Seulement voilà, on parle de plus en plus de maintenir M. Schulz à son poste jusqu'en 2019. Au diable la règle de l'alternance ! Si tel était le cas, il serait le premier président du parlement à faire un... septennat (il est arrivé en milieu de mandat, en 2012).

« C'est une possibilité », concède l'eurodéputé socialiste Pervenche Berès. Il fait le boulot. Il soutient le chrétien-social Jean-Claude Juncker, qui préside la Commission. Il fait l'Europe. Et il noue des accords... qui ne satisfont pas tout le monde.

« Tout se fait par pilotage à vue. Cela n'a rien à voir avec les pratiques d'une grande coalition où il y a un contrat précis et où les choses sont beaucoup plus claires », explique l'eurodéputé Modem Sylvie Goulard.
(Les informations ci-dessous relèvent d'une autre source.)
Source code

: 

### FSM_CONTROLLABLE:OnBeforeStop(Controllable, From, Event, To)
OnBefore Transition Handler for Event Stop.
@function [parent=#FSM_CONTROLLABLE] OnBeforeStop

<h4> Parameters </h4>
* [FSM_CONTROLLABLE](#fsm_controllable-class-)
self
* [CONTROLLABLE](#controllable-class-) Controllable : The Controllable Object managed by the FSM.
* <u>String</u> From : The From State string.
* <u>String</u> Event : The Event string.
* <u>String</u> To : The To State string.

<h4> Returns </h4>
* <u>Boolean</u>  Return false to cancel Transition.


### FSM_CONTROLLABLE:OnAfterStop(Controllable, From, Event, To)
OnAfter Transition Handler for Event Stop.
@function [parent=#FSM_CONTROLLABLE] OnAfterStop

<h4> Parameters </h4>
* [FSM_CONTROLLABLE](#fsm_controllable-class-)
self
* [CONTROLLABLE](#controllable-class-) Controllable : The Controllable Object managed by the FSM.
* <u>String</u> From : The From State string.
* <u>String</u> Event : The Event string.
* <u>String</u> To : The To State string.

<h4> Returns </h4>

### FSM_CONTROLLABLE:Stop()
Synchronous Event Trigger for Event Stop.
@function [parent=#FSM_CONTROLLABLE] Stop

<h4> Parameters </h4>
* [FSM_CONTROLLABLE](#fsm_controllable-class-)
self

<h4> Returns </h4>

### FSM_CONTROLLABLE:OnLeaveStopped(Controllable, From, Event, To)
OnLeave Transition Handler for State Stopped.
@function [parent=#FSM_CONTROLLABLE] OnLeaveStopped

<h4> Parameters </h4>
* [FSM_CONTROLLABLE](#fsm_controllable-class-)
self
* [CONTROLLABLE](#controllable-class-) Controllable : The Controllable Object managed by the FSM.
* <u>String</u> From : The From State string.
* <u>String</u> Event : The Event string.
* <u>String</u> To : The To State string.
M. Schulz se rend sans mandat au Conseil européen, où les chefs d'État et de gouvernement des Vingt-Huit prennent les décisions cruciales sur l'arrangement avec le Royaume-Uni pour éviter le Brexit, ou font le « deal » avec la Turquie sur les migrants. On comprend que certains élus tiquent.

« Le Parlement est traité comme un 29e État de l'Union ; cela nuit gravement au principe de séparation des pouvoirs », explique la députée.

Comme une deuxième Allemagne !

Après l'affaire Volkswagen, Martin Schulz a appuyé la création d'une vraie commission d'enquête sur la législation européenne concernant les tests d'émissions toxiques automobiles. Il s'y était opposé après l'affaire LuxLeaks, pour ne pas gêner l'ancien Premier ministre luxembourgeois Jean-Claude Juncker, dit-on. Mais avec l'« affaire VW », il a une chance de plomber son successeur putatif, l'Italien Tajani, qui était chargé du dossier industrie à la Commission quand celle-ci aurait fait preuve de faiblesse face au lobbyisme de l'industrie automobile.

Veut-il rester président, au mépris de l'accord passé en 2015, ou pas ? Nul ne sait.

« Il n'y a rien de nouveau sous le soleil. Certains en parlent pour tuer le sujet et qu'il n'y ait pas de débat ouvert », explique un membre de son cabinet, ce qui laisse penser qu'il n'aurait rien contre un nouveau mandat.

Pour l'instant, même au PPE, on admet que « c'est compliqué ». Personne ne sait si la droite présentera un candidat ou pas, ni lequel, tant Tajani a de détracteurs. Une chose est sûre, seule Angela Merkel peut convaincre suffisamment de députés européens PPE pour réunir la masse critique nécessaire à la réélection de Schulz. Et on soupçonne qu'elle préférerait le voir rester à Bruxelles.

Le seul, au fond, à pouvoir aller contre la volonté de la chancelière n'est autre que Martin Schulz lui-même, s'il décidait, sous prétexte de respecter le contrat d'alternance en cours de mandat passé en 2015, de ne pas se représenter et de faire élire le candidat de la droite.

Son mandat se termine en janvier 2017, quelques jours avant que les sociaux-démocrates de Rhénanie du Nord Westphalie ne désignent leur tête de liste aux élections fédérales de l'automne 2017. Certains le voient déjà candidat à la chancellerie contre Angela Merkel. À suivre.